EXTRACT PROVIDED Block Start

# San Luis Pass Pier



## FishingJoe (Jan 11, 2009)

I got to thinking about the pier and how many nice trout and redfish I caught there in the past. I got a little nostalgic and decided to take a look at the pictures of some of the fish that I had caught that they posted on the website. The domain has expired!!!!:frown: Has anyone heard any news as to what is going on down there. Are they still planning to repair and reopen. I do prefer wading, but getting down there to fish at night was always a good time, not to mention, it was a really nice pier after the last renovations were complete. Probably the nicest I've ever been on. If anyone has heard the status or has any updates, let me know. Thanks.


----------



## 007 (Mar 11, 2008)

It's not coming back.


----------



## Procrastinator (Jun 30, 2008)

Read a similar report on TKF. Haven't seen/read a link supporting the demise or rebuild?

Hope that it's not true!


----------



## royboy42 (Apr 28, 2007)

I dont think theyre going to rebuild it either. I caught alot of fish off there as well growing up. It would be hard to invest in something like that though, I think it was destroyed twice in 3 years. In the summer time though there were always trout there almost on a nightly basis. Has anyone waded that area right there and car bodies? Ive been wanting to see if those guts are still there?


----------



## pg542 (Oct 9, 2006)

I don't think anyone want's to come out and say it, but I think our beachfront boardwalking days are over along the Galveston beachfront. Possibly over towards HI or SS, but I think there's too much politics and money involved along the island beachfront to ever allow reconstruction. And that's a shame. I hope I'm wrong...SLP and 91st St. piers were great places to fish....


----------



## FISHNNUTT (Oct 27, 2007)

EXTRACT PROVIDED Block End
DATA EXCERPTS Block Start

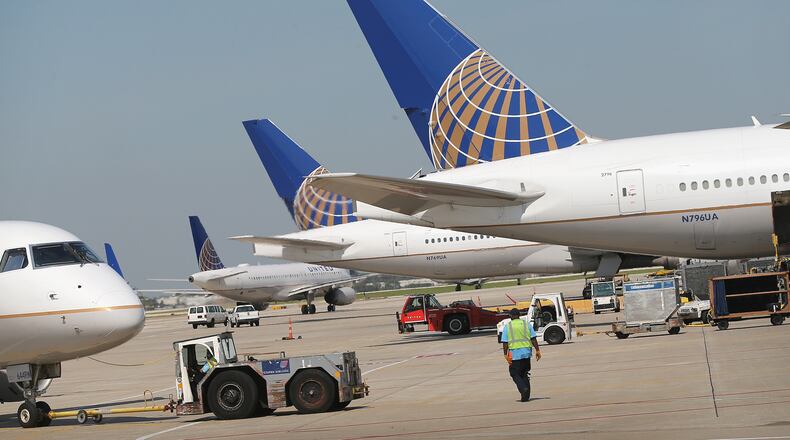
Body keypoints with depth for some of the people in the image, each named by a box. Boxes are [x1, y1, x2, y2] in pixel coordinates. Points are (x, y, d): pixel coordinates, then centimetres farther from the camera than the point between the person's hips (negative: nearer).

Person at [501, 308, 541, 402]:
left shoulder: (507, 326, -1)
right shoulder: (527, 324, 6)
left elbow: (505, 342, -5)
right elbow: (533, 338, 2)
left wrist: (506, 354, -2)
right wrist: (537, 350, 5)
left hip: (514, 354, -3)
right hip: (526, 352, 3)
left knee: (515, 374, 6)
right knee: (525, 374, 13)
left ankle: (523, 388, -18)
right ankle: (526, 396, 10)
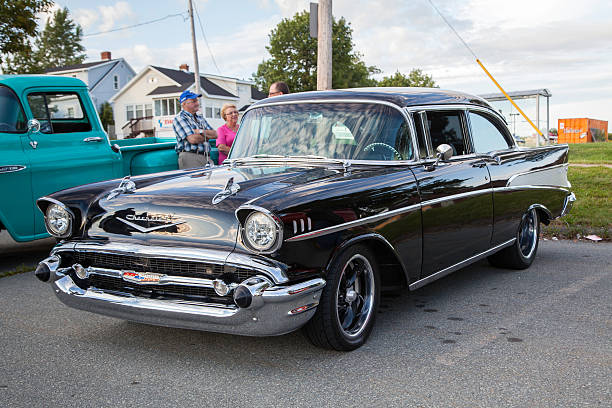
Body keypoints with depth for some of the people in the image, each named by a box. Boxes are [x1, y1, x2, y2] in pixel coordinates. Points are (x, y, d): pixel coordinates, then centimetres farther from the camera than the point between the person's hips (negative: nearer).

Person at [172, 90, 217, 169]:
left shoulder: (199, 117, 22)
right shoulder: (179, 119, -3)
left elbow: (215, 134, 14)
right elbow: (193, 139, -15)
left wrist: (201, 131, -5)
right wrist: (207, 135, 3)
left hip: (205, 157, 6)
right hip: (190, 157, -6)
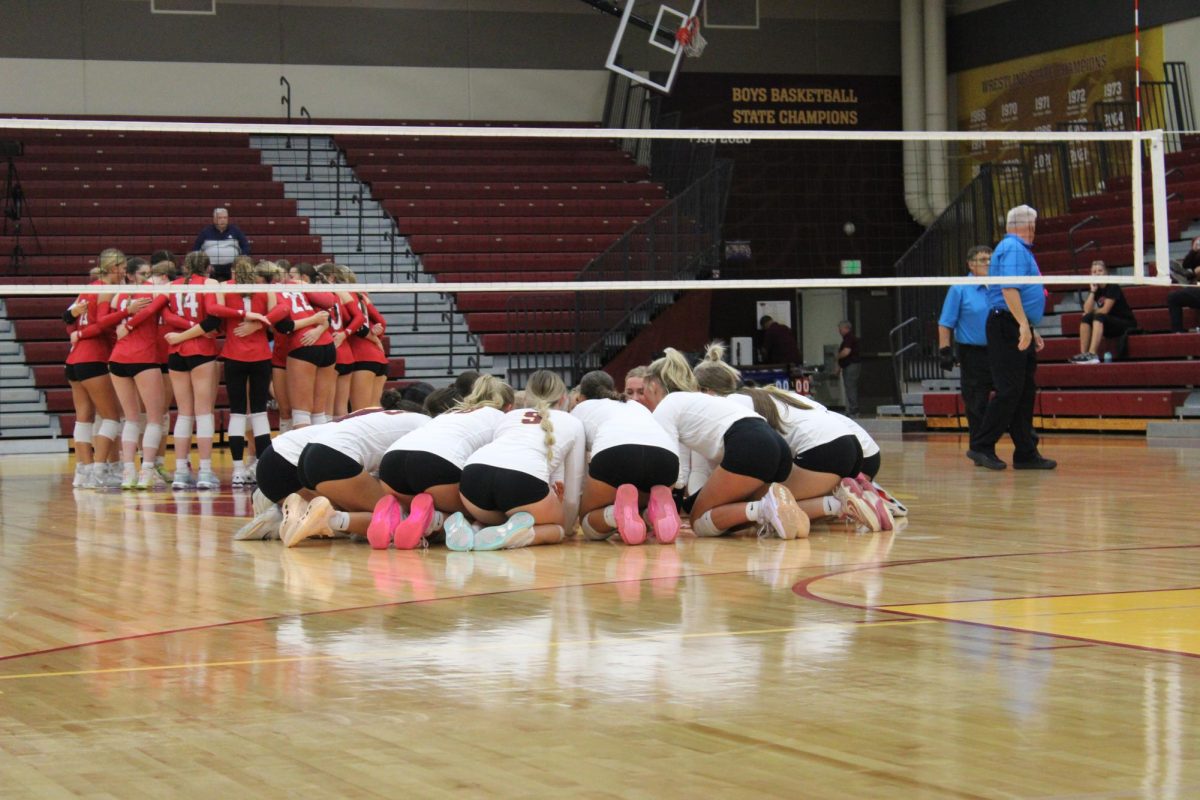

DATA EXCERPTS Block End

EXERCISE TASKS -
A) In the San Luis Pass pier thread, why does royboy42 doubt the pier will be rebuilt? Answer in one to three sentences.
B) Keep the San Luis Pass pier thread going from its last line.

EXERCISE RESPONSES -
A) royboy42 thinks it would be hard to invest in a pier like that, because it was destroyed twice in three years.

B)
The last I heard several months back the Tx GLO gave them a deadline
to have the remains of the pier removed. Treasue Island been trying to get
rid of for years guess they finally succeeded.


----------



## jboogerfinger (Jun 16, 2009)

Speaking of the Pier, did anyone see the "Storm Stories" this Sunday on Ike? Apparently, a couple got stuck on the Galveston Fishing Pier in the apartment that was above where you pay when you would first walk on. They had driven on it and were going to hang out and take some pics, then get out of Dodge. Problem was when they went to leave, the part of the pier right by the seawall was missing! They tried to call 911 but were told "sorry". They spent the entire night getting knocked all over the place (all the while watching the bait shop right underneath them fall into the gulf!) here is the link: Just click on all 3 of the "related links" part on the bottom. http://stormstories.weather.com/shows/episode-8-hurricane-ike.php


----------



## apslp (Jul 1, 2008)

I just spoke with the old manager of the pier. It is not completely over yet. They are trying, lots of lawyers and litigation involved. It is going to be a tough fight. I have also been talking to Chester Moore of TF&G and he may be doing a story about it in the near future. If anyone has any info that may be a help to the cause please feel free to PM or email me and I will pass it on.


----------



## Trout-deluxe (Apr 6, 2009)

I hope that it will be rebuilt someday, not sure what the plans are now but before the storm there was a dredging project 2-3 years away that was supposed to add beach and put a rock structure in there to keep everything from washing away as it has done. Chester Moore's article should be interesting and hopefully good news worthy.


----------



## JohnnyWalkerRed (May 3, 2007)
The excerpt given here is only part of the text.